* [YOUR ASSIGNMENT] Extend the passage on Amazon's purchase of WFM, picking up after its final sentence.

* [EXCERPTED PASSAGE]

I don’t think WFM shoppers will see much of a difference right away. I even think their current deal with Instacart won’t end immediately.

It’s entirely possible that some WFM products will show up quickly after the sale is final in AmazonFresh.

Unless they choose to quit, my guess is that you’ll continue to see the same checkers, baggers, and managers.

Much will be happening in the back, though.

Slowly, changes will come to WFM. Could we see the “checkoutless” store that Amazon has been piloting? Yes, in some places within a few years. By this holiday season, you may start seeing some Amazon hardware in WFMs.

Oh, and you might have drone delivery if it gets approved. 🙂 You could certainly have the Prime Now one hour delivery.

Overall, I think this is a good thing for consumers. I think the sale will happen. I think some grocery startups will get crushed, but that it won’t mean the end of big grocery store chains like Albertson’s.

* [AVAILABLE DATA]
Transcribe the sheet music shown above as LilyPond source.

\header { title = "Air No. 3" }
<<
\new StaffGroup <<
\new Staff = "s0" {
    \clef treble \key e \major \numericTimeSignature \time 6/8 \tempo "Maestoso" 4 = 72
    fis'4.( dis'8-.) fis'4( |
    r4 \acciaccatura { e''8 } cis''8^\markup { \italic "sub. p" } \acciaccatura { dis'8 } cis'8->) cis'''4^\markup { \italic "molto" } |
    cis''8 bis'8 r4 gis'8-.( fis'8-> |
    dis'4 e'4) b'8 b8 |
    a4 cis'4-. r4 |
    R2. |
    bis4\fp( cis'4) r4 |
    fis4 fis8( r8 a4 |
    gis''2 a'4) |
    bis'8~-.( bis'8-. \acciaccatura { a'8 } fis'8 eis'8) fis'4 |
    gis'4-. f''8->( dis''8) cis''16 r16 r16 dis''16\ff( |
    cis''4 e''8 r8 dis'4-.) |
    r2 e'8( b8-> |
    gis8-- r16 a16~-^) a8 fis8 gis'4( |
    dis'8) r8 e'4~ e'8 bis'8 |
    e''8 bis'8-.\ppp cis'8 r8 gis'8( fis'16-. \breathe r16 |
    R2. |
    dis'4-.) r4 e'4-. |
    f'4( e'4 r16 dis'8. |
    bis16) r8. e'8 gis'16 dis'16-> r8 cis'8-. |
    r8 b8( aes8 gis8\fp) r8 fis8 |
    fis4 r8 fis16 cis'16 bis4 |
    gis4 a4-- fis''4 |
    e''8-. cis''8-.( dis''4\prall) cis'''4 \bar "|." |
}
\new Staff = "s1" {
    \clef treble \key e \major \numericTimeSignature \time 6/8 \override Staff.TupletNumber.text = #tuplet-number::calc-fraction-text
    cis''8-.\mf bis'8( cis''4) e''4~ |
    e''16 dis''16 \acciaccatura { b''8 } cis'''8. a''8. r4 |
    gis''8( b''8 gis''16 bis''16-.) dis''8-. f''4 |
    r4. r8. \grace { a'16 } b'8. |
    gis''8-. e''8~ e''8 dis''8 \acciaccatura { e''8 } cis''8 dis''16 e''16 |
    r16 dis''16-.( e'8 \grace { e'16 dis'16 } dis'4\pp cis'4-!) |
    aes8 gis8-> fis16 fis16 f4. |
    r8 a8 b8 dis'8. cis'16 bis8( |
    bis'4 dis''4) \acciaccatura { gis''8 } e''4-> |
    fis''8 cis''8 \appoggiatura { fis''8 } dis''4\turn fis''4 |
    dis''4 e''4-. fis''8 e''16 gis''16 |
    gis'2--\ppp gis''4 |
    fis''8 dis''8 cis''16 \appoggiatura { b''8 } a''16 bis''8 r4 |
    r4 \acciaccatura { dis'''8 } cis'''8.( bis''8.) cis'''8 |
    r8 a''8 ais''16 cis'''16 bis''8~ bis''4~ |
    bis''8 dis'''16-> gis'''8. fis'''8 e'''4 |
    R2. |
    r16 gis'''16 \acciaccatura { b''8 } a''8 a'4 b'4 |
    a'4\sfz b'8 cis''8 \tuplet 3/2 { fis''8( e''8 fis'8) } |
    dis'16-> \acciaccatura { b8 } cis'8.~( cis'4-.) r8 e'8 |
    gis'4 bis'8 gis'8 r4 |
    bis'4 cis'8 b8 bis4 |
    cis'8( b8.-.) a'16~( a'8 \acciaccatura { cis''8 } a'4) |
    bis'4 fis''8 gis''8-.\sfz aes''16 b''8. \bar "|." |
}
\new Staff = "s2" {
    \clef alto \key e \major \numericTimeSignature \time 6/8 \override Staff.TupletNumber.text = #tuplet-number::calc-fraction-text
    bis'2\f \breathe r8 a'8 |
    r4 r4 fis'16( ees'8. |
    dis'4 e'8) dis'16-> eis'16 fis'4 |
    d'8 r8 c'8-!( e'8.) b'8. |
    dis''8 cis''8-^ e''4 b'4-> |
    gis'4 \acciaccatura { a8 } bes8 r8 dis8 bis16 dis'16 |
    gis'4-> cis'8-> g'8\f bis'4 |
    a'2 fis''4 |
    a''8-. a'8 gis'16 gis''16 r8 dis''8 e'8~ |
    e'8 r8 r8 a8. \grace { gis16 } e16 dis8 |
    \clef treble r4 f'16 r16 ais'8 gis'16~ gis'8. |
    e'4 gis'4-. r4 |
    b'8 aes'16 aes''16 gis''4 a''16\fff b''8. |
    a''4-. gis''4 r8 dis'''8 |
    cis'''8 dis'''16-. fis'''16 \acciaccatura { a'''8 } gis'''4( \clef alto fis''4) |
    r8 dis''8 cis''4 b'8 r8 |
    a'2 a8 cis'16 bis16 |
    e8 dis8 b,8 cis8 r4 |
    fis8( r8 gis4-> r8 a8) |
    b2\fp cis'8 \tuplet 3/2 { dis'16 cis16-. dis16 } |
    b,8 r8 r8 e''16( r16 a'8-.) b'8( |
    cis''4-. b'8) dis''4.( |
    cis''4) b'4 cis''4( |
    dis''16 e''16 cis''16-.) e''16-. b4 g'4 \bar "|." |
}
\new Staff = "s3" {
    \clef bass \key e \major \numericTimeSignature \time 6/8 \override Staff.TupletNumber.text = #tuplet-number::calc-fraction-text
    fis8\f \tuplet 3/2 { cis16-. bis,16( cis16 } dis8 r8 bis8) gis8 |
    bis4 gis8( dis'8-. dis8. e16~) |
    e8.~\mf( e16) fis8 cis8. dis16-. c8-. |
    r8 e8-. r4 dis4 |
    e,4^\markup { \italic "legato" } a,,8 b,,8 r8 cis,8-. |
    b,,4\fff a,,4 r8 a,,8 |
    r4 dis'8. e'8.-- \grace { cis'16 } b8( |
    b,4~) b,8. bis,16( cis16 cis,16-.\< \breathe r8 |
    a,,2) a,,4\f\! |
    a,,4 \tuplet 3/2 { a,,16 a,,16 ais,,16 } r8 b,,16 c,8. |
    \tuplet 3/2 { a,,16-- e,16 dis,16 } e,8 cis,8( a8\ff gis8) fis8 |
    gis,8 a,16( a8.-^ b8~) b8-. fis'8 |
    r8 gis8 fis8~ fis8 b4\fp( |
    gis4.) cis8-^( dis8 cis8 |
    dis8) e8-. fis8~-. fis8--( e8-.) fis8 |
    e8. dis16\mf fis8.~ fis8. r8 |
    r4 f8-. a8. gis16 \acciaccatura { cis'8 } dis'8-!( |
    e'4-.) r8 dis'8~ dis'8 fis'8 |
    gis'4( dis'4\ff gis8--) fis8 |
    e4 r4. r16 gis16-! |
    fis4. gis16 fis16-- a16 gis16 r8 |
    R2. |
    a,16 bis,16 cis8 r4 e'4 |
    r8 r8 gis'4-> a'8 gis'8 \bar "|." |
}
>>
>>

* [ANSWER FOR THE TASK]
That’s just what I think…what do you think? Feel free to let me and my readers know by commenting on this post.

Join thousands of readers and try the free ILMK magazine at Flipboard!

All aboard The Measured Circle’s Geek Time Trip at The History Project!

* I am linking to the same thing at the regular Amazon site, and at AmazonSmile. When you shop at AmazonSmile, half a percent of your purchase price on eligible items goes to a non-profit you choose. It will feel just like shopping at Amazon: you’ll be using your same account. The one thing for you that is different is that you pick a non-profit the first time you go (which you can change whenever you want)…and the good feeling you’ll get. :) Shop ’til you help! :)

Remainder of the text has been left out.